[[ Recorded data, beginning ]]

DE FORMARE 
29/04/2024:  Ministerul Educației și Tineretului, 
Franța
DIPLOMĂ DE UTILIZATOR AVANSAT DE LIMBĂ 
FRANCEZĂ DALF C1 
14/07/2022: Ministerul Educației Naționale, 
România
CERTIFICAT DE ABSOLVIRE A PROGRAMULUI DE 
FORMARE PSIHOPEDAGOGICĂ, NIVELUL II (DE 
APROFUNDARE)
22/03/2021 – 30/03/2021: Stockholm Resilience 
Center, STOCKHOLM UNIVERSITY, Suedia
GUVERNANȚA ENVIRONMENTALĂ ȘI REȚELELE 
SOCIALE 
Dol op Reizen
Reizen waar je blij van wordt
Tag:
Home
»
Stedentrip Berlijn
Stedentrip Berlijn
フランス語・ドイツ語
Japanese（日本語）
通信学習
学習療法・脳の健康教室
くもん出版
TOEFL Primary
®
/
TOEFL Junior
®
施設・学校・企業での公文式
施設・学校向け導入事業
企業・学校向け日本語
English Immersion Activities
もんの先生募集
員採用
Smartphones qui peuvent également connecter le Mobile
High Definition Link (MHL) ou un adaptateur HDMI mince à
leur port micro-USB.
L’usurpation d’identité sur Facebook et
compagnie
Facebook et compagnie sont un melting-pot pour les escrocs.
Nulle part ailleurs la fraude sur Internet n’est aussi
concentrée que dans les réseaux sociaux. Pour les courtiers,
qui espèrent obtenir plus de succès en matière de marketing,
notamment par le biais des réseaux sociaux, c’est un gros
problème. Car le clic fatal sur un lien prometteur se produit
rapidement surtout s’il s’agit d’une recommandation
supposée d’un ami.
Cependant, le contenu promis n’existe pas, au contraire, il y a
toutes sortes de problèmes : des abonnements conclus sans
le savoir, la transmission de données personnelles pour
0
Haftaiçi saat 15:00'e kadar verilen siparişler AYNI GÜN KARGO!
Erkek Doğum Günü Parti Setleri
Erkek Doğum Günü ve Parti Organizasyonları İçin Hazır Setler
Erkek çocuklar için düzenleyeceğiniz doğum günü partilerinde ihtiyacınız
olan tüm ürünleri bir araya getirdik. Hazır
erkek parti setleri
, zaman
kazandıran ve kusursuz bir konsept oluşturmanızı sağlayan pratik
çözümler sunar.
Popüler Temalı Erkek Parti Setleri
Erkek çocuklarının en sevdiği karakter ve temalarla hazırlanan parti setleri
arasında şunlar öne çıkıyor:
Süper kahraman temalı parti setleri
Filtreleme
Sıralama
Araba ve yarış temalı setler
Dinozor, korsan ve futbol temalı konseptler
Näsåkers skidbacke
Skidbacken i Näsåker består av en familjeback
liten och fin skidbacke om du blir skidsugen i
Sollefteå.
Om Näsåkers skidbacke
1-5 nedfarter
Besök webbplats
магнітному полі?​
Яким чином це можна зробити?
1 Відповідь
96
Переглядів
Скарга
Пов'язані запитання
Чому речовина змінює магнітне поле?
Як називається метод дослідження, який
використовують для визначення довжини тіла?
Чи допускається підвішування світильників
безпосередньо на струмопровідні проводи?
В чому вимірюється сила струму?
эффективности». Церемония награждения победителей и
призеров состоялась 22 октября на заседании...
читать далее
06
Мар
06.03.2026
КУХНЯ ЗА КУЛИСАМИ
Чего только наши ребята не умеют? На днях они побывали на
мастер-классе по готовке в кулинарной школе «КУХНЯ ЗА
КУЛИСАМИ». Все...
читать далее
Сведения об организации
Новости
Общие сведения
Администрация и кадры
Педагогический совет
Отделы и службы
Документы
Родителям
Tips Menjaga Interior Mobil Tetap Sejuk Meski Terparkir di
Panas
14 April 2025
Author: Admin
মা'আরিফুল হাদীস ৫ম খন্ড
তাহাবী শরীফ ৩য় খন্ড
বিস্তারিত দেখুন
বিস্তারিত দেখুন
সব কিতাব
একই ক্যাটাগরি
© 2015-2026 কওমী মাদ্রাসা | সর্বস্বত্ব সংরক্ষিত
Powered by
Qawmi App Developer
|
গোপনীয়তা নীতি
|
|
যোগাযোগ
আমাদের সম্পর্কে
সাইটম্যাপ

[[ Recorded data, end ]]

-- Activity --
A single number is the reply: the count of lines in the entries above that have the word "FORMARE".

-- Response for this exercise --
2